What is an Orthoptist?
Photo: What is an Orthoptist?
An orthoptist is an Allied Health professional who is an eye care specialist.  Orthoptists work with ophthalmologists and may assess and test the vision of the ophthalmologist’s patients.

An orthoptist also diagnoses eye movement disorders and vision problems.  They may recommend eye exercises for certain conditions, prescribe glasses or occlusion therapy.  They can also recommend the appropriate surgical procedure if required, but don’t perform surgery themselves although they can also assist with minor surgical procedures, such as removing cysts from the eyelid and tear duct probing.

Orthoptists can test a patient’s vision to check for eye disease such as glaucoma or other medical conditions that present in the eyes such as diabetes or multiple sclerosis.  They can also test for aged related macular degeneration and perform cataract assessment and the corresponding management of same.
Orthoptists may also help with screening the vision of children in schools and help in the rehabilitation of patients after a stroke or injury to the head.

The difference between an orthoptist and an optometrist is that an orthoptist specialises in the evaluation and nonsurgical treatment of visual disorders caused by imbalance of the eye muscles, such as strabismus (crossed eye or squint) and Amblyopia (lazy eye). An Optometrist is a person who is professionally trained and licensed to examine the eyes for visual defects, diagnose problems or impairments, and prescribe corrective lenses or provide other types of treatment.

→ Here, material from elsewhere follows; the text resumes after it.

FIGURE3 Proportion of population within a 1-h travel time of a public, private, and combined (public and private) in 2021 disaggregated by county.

Strabismus develops in both children and adults.  If left untreated, it can cause acute or even permanent loss of vision.

Amblyopia is a condition that affects children, usually in the first eight years of development.  A lazy eye results in a decrease of vision.  It is turned outwards and can be very noticeable to other people.  It can occur in both eyes, but usually only occurs in one eye.  If it is not treated, this condition can also cause acute or even permanent loss of vision.  If glasses or patching isn’t effective, then an orthoptist may recommend surgery for this condition.

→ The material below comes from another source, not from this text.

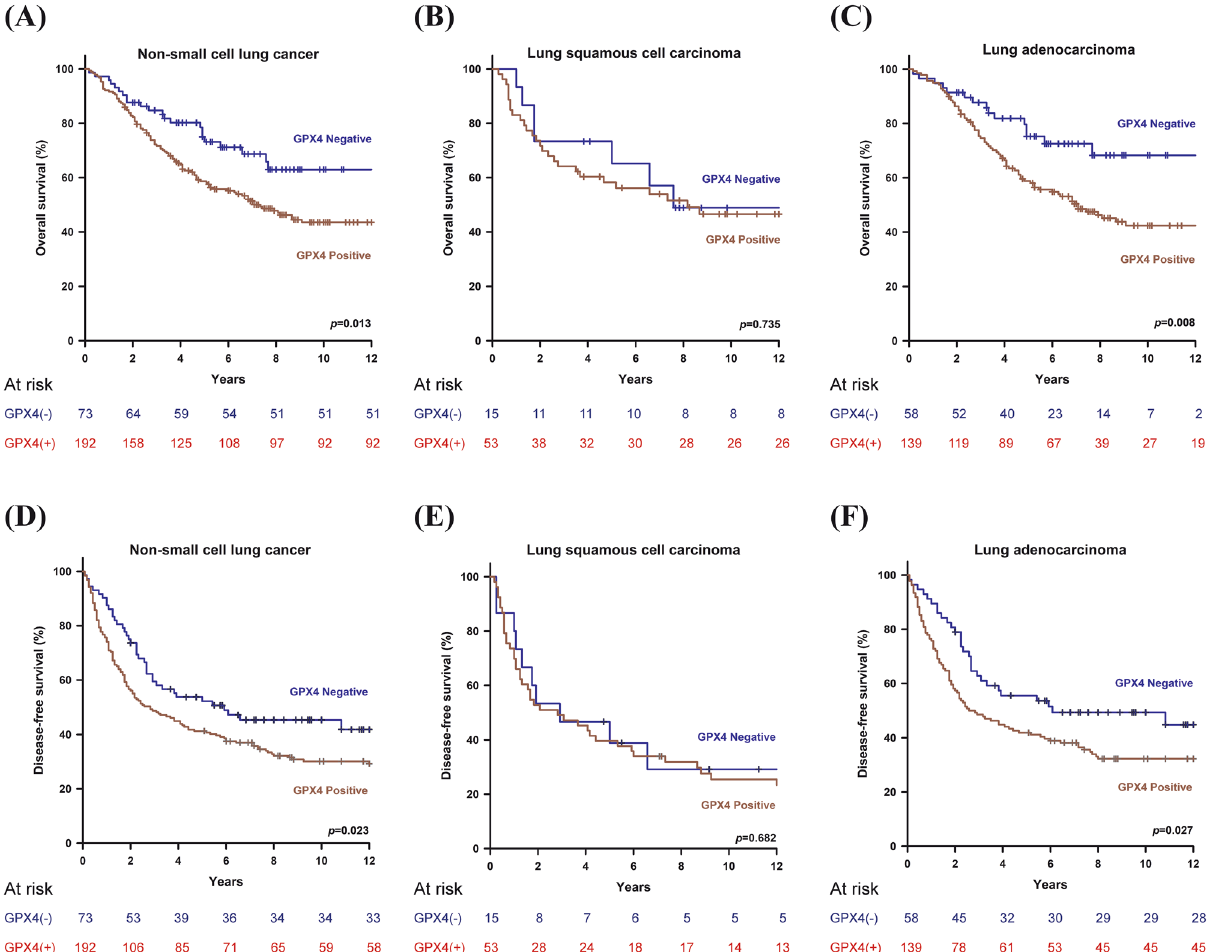
Figure 3. Glutathione peroxidase 4 (GPX4) expression with a 5% cutoff value was significantly associated with OS and DFS in patients with resected non-small cell lung cancer ( A and D , log rank p = 0.013 and 0.023, respectively). In patients with resected lung squamous cell carcinoma, survival analysis showed that with or without GPX4 expression they had similar survival outcomes ( B and E , log rank p = 0.735 and 0.682, respectively). However, in patients with resected lung adenocarcinoma, GPX4 expression had a significantly worse OS and DFS than those with negative GPX4 expression ( C and F , log rank p = 0.008 and 0.027,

Orthoptists can work in private practice, in hospitals, in low vision clinics, in the research field or in private clinics.  Since orthoptics is such a small field, the demand for orthoptists can be quite high.

How do you become an orthoptist?

There are only two universities in Australia who offer the relevant undergraduate degree course.  At La Trobe University in Victoria you can undertake a four year double degree in Bachelor of Health Sciences and Master of Orthoptics.  Obtaining this double degree qualifies you to work as an orthoptist.

At Sydney University in New South Wales, you can undertake a three year Bachelor of  Health Sciences degree and then go on to complete a two year  Master of Orthoptics degree in order to become a qualified orthoptist.

Once you are qualified as an orthoptist, you can apply for registration with the Australian Orthoptic Board.  Although registering with the Board is not essential, many employers will expect you to be a registered member.

If you’re fascinated by the field of eye care, then you may find a career as an orthoptist very rewarding.  You will be assisting people with vision problems overcome them and  helping them to gain better vision.